## PAGE TEXT
________

April 26, 2011 at 12:19 am
Dear Experts,
Before adding two column in which 1 is bit column & 1 is numeric column the database size is 189 GB but after adding Bit column with true value & numeric column with null values to add the rows (rows are 547,173,777 in the table).
The database size increased 249 GB. I don't understand why ?
According to my projection after adding a bit column to the table of 100 GB size with 547,173,777 rows size should not increase more than 1-2 GB.
But it increased 60 GB.
I tried rebuild index also and shrink database also but there is no significant change.
I don't understand why this increase that much?
Can you please help me in reclaiming the table size?
Thanks
Rajat Jaiswal
April 27, 2011 at 5:43 am
Hi,
I don't know why the database size increase drastically. But later on i recovered it
please see below link.
Thanks & Regards
Rajat Jaiswal
April 28, 2011 at 12:40 am
Hi Rajat,
My guess is that your table did a lot of page splits, resulting in a lot of unused space. When you rebuild your clustered index, the table size drops down to the absolute minimum.

________

## DATA LISTING
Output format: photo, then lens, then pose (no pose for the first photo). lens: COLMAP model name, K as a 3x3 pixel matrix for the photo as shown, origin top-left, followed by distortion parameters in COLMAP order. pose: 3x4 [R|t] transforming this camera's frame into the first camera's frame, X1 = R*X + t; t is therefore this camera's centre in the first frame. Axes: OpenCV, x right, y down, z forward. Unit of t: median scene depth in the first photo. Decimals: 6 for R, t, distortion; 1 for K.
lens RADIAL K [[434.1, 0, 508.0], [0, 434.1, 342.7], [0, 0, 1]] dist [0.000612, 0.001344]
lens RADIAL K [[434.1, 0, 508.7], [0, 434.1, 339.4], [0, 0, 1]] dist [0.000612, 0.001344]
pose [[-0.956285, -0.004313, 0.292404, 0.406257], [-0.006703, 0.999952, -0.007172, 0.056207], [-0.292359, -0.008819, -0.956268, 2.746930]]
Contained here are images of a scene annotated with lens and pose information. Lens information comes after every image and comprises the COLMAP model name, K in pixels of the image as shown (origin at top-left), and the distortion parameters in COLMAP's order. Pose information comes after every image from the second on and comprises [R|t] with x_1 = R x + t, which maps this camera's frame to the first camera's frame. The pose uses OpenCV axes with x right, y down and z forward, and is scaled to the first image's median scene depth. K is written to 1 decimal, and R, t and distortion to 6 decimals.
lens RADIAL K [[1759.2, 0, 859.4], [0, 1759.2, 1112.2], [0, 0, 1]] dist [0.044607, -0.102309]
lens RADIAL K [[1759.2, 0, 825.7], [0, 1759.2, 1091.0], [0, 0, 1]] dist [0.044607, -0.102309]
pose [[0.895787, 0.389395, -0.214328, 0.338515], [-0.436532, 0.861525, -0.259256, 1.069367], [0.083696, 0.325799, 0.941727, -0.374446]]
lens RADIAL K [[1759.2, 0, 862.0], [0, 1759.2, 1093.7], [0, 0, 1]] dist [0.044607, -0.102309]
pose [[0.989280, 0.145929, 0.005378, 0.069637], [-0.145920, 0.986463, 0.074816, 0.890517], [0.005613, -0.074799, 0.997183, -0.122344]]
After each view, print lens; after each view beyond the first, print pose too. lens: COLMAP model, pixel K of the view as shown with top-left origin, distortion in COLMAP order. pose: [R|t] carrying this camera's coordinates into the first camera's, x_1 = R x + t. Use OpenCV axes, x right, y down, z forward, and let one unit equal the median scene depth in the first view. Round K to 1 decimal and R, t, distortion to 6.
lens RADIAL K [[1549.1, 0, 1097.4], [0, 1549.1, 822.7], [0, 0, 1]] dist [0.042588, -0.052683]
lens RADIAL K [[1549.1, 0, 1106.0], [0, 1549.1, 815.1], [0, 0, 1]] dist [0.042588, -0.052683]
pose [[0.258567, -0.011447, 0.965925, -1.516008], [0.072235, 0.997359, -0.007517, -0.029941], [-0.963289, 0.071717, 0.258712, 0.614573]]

________

## WORK INSTRUCTION 1
Copy the forum thread on database size growth from "April 26, 2011" to "than 1-2 GB.", switching "numeric column" to "decimal column".
## WORK INSTRUCTION 2
Carry on the forum thread about the database size increase from the point where it stops.

## ANSWER SECTION 1
April 26, 2011 at 12:19 am
Dear Experts,
Before adding two column in which 1 is bit column & 1 is decimal column the database size is 189 GB but after adding Bit column with true value & decimal column with null values to add the rows (rows are 547,173,777 in the table).
The database size increased 249 GB. I don't understand why ?
According to my projection after adding a bit column to the table of 100 GB size with 547,173,777 rows size should not increase more than 1-2 GB.

## ANSWER SECTION 2
If your table is about 100GB and you have about 500 million rows, your average row size must be around 1800 bytes. Then you are able to fit only 4 to 5 rows on a page. This leads to a lot of unused space.
You can rebuild or re-organize the clustered index to fix the issue. It will come back as you start to fill the new numeric field, but maybe not as bad as what you have seen.
HIH,
Henrik Staun Poulsen
Stovi Software
April 28, 2011 at 5:51 am
henrik staun poulsen (4/28/2011)
Hi Rajat,My guess is that your table did a lot of page splits, resulting in a lot of unused space. When you rebuild your clustered index, the table size drops down to the absolute minimum.
If your table is about 100GB and you have about 500 million rows, your average row size must be around 1800 bytes. Then you are able to fit only 4 to 5 rows on a page. This leads to a lot of unused space.
You can rebuild or re-organize the clustered index to fix the issue. It will come back as you start to fill the new numeric field, but maybe not as bad as what you have seen.
HIH,
Henrik Staun Poulsen
Stovi Software
Hi Mr. Henrik Staun Poulsen
Thanks for the responses.
Although i have tried with diffrent options for regain space but INDEXDEFRAG gave best result.
Here i have one more issue related to WaitType i have observed the status of running procedures and found many times the statments were in suspended mode with WaitType PAGEIOLATCH_EX & PAGEIOLATCH_SH.
I need to update a numeric field on same databae and i am bit affraid because it takes too much time. Any solution for PAGEIOLATCH_EX issues.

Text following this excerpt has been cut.